By Nathan Were
Uganda stands at an important crossroads in its agricultural export journey. The European Union’s new regulation on deforestation-free supply chains—commonly known as the European Union Deforestation Regulation (EUDR)is not just another compliance requirement. It represents a structural shift in how global trade will operate going forward. For a country like Uganda, whose economy depends heavily on agriculture, the message is clear: adapt quickly or risk losing valuable markets.
The EUDR, introduced by the European Union, requires that key commodities such as coffee, cocoa, palm oil, soy, beef, and timber entering its market must not be linked to deforestation after December 2026. Exporters must provide traceability data showing exactly where products were grown and must prove that they comply with environmental standards.
For Uganda, this is particularly significant because coffee—its leading export—is directly affected. The EU remains one of the largest buyers of Ugandan coffee. Any delay in meeting these new standards could disrupt access to this critical market.
First, early compliance protects market access. Waiting until the last minute is a risky strategy. European buyers are already adjusting their sourcing policies, favoring suppliers who can demonstrate readiness. If Ugandan exporters are slow to comply, buyers may shift to competitors in countries that are better prepared. Once lost, these trade relationships are difficult to regain.
Second, compliance is not just a cost—it is an opportunity. By investing in traceability systems, better land-use practices, and sustainable farming, Uganda can strengthen the overall quality and reputation of its agricultural exports. In today’s market, sustainability is becoming a competitive advantage. Products that meet strict environmental standards often command better prices and more stable demand.
Third, early action allows for a smoother transition. Meeting EUDR requirements is complex. It involves mapping farms using GPS coordinates, improving record-keeping, training farmers, and strengthening supply chain systems. These changes take time. Starting now gives government agencies, exporters, and farmers the chance to learn, adapt, and fix challenges before enforcement becomes strict.
Delaying action, on the other hand, could create panic and higher costs later. Companies forced to comply under pressure often face rushed investments, inefficiencies, and even exclusion from the market if they fail to meet deadlines.

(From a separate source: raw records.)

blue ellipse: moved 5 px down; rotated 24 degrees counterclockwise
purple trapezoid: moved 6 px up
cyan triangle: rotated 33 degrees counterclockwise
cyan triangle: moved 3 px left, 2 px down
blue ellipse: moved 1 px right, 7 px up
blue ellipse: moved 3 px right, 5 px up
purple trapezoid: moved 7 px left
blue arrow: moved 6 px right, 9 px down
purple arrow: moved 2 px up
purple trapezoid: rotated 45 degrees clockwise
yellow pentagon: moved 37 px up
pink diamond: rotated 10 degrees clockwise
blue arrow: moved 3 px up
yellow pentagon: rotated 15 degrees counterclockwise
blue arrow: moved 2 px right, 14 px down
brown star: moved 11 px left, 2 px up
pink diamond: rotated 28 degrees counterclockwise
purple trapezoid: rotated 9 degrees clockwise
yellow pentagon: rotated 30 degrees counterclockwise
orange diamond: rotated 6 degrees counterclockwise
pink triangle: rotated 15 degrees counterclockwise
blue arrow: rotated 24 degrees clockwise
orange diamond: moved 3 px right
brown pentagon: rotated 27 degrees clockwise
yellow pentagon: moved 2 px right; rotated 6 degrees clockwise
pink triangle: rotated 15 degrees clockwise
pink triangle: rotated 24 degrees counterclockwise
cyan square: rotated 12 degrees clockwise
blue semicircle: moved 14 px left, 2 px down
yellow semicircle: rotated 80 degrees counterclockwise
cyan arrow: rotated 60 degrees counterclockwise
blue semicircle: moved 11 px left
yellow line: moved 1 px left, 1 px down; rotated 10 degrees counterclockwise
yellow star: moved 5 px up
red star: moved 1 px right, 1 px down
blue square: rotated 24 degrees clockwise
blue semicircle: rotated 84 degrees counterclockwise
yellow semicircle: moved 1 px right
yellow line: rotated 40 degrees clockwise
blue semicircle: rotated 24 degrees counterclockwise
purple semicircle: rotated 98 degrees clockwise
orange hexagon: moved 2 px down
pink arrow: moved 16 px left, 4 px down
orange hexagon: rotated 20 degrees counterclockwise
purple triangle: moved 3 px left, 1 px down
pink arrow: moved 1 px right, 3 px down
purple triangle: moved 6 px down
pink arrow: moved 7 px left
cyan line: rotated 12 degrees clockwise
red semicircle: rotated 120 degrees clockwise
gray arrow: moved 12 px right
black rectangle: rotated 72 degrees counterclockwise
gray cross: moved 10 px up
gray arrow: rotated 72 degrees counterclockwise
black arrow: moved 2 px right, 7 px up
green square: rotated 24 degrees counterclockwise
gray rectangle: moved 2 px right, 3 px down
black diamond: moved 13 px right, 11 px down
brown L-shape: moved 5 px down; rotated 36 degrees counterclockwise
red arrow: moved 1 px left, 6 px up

Fourth, Uganda can position itself as a regional leader. Many African countries are still grappling with how to respond to the EUDR. If Uganda moves quickly, it can become a model for compliance in the region. This could attract investments, partnerships, and technical support from international organizations and private-sector players looking for reliable, compliant supply chains.
However, acceleration requires coordinated effort. The government must provide clear guidance, invest in national traceability systems, and support smallholder farmers who form the backbone of Uganda’s agriculture. Exporters must work closely with farmers to ensure proper documentation and sustainable practices. Development partners can also play a role by providing technical and financial support.
It is also important to be realistic about the challenges. Many Ugandan farmers operate on small plots with limited access to technology. Asking them to meet strict traceability requirements without support is not practical. That is why action must start now—so that solutions can be built gradually and inclusively.
There is also a broader point to consider. The EUDR is likely just the beginning. Global markets are moving toward stricter environmental and social standards. Climate-change concerns, consumer awareness, and regulatory pressure are all pushing in the same direction. Countries that adapt early will be better positioned for the future.
Uganda has a strong foundation to build on. Its agriculture sector is vibrant, its farmers are resilient, and its products—especially coffee, are highly regarded globally. With the right approach, EUDR compliance can enhance, rather than hinder, this success.
In conclusion, the question is not whether Uganda should comply with the EUDR, but how quickly it can do so. Time is still on our side—but not for long. Accelerating compliance now will protect market access, unlock new opportunities, and secure the future of Uganda’s agricultural exports in an increasingly sustainability-driven world.
Mr. Nathan Were is a Senior Operations Officer at the World Bank Group based in South Africa. The views expressed in this article are solely his and not those of the World Bank Group.